LPI Dayah Raudhatul Ma'arif

Rapat Pimpinan Mudir Nasional (RAPIMNAS) Ma’had Aly kali ini diadakan di dua tempat, yakni PP Miftahul Huda Manonjaya dan PP Idrisiyah Tasik Malaya dengan mengambil tema “Keberlanjutan dan Peran Strategis Lulusan Ma’had Aly antara Regulasi dan Realisasi”.
Ma’had Aly menjadi harapan dan keinginan pondok pesantren untuk melaksanakan pendidikan tingkat tinggi tersebut. Setidaknya dengan beberapa alasan; 
  1. Ma’had aly tidak mengobah pola kurikulum pesantren;
  2. Ma’had aly menawarkan mahasantri untuk menguasai secara luas dan mendalam (tabahur fil ilmi) tentang kajian kitab kuning;  
  3. Lulusan Ma’had Aly disetarakan dan diakui oleh sistem pendidikan tinggi dengan lulusan Strata 1,2, dan 3;
  4. Lulusan Ma’had Aly berperan sebagai ulama tafaqquh fiddin yang akan menyebarkan islam moderat di seluruh dunia.
Oleh karena demikian, Asosiasi Ma’had Aly Indonesia (AMALI) ingin pemerintah membuat regulasi untuk memperketat persyaratan pendirian Ma’had Aly.
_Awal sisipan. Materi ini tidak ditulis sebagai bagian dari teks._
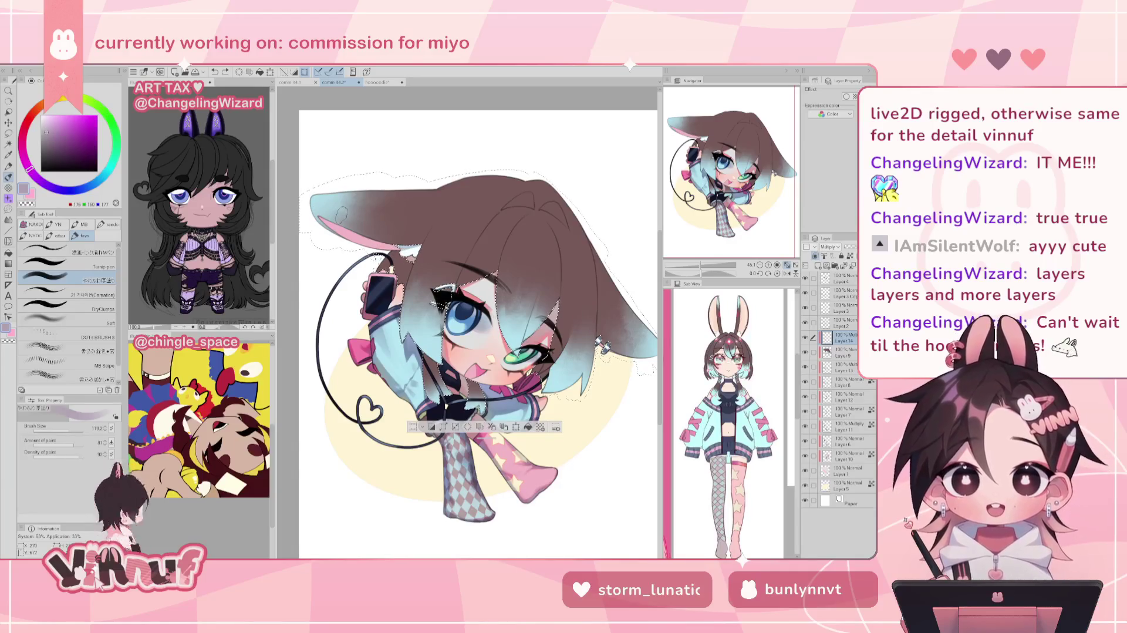
# Add a small greyish-mauve shading mark on the right ear inside the selection.
pyautogui.moveTo(379, 237)
pyautogui.mouseDown()
pyautogui.moveTo(387, 244)
pyautogui.moveTo(340, 221)
pyautogui.moveTo(419, 249)
pyautogui.moveTo(384, 259)
pyautogui.mouseUp()
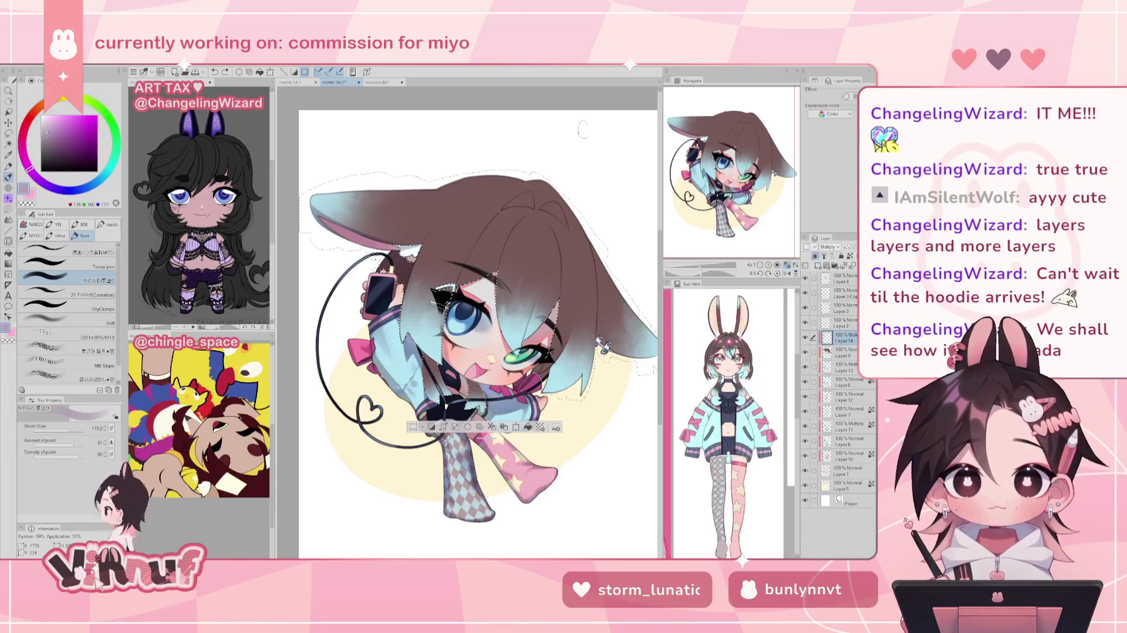
pyautogui.moveTo(361, 188); pyautogui.dragTo(351, 193)
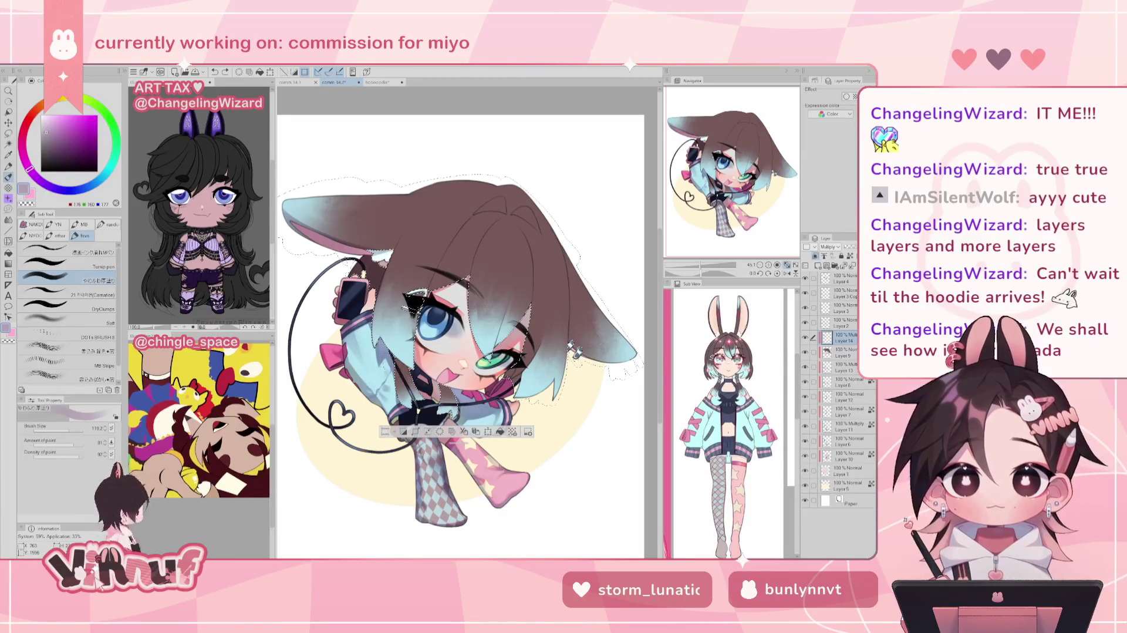
# Shrink the brush to about 15, then enlarge it to 37 while undoing test strokes.
pyautogui.click(63, 430)
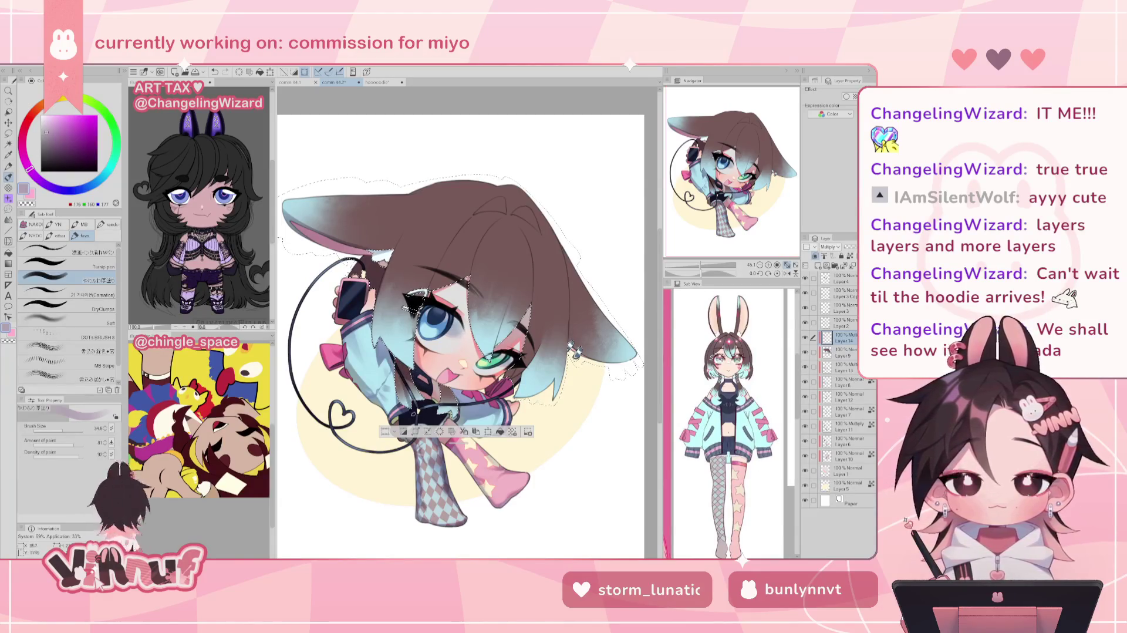
pyautogui.moveTo(61, 431); pyautogui.dragTo(58, 428)
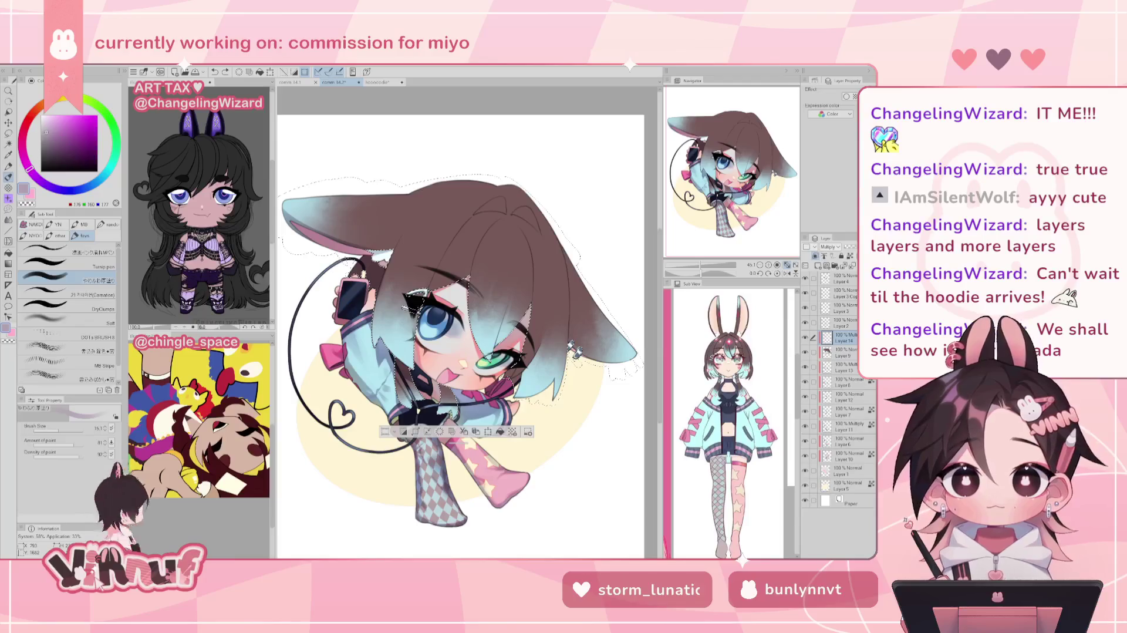
pyautogui.press('ctrl+z')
Regulasi mengenai itu direkomendasikan diatur dalam Peraturan Menteri Agama (PMA) yang menjadi turunan Undang-Undang (UU) Nomor 18 Tahun 2019 tentang Pesantren.

KH. Dr. Abdul Djalal, M. Ag  dari PP Situbondo selaku ketua umum AMALI, menyebutkan bahwa dari hasil Rapat Pimpinan Nasional (Rapimnas) Ma’had Aly, disepakati beberapa kesepakatan.  Antara lain perubahan persyaratan pendirian Ma’had Aly.
“Pesantren yang mau mendirikan Ma’had Aly harus memenuhi persyaratan itu”, ujar beliau di Pondok Pesantren (Ponpes) Miftahul Huda, Kecamatan Manonjaya, Kabupaten Tasikmalaya, Jumat (10/1).

Beliau menyebutkan, pesantren harus memiliki jumlah santri minimal 750 orang untuk Jawa dan 500 orang untuk luar Jawa. Selain itu, pesantren juga sudah memiliki santri sebanyak itu selama 15 tahun terakhir. Hal ini untuk memperkuat kualitas dan kuantitas Ma’had Aly itu sendiri. Sehingga dapat bersanding dengan lembaga pendidikan tinggi keagamaan di dunia.

Beliau mengatakan, saat ini terdapat lebih dari 27 ribu pesantren di Indonesia. Sementara baru ada 55 Ma’had Aly yang berdiri. Artinya, masih terbuka lebar kesempatan untuk mendirikan Ma’had Aly.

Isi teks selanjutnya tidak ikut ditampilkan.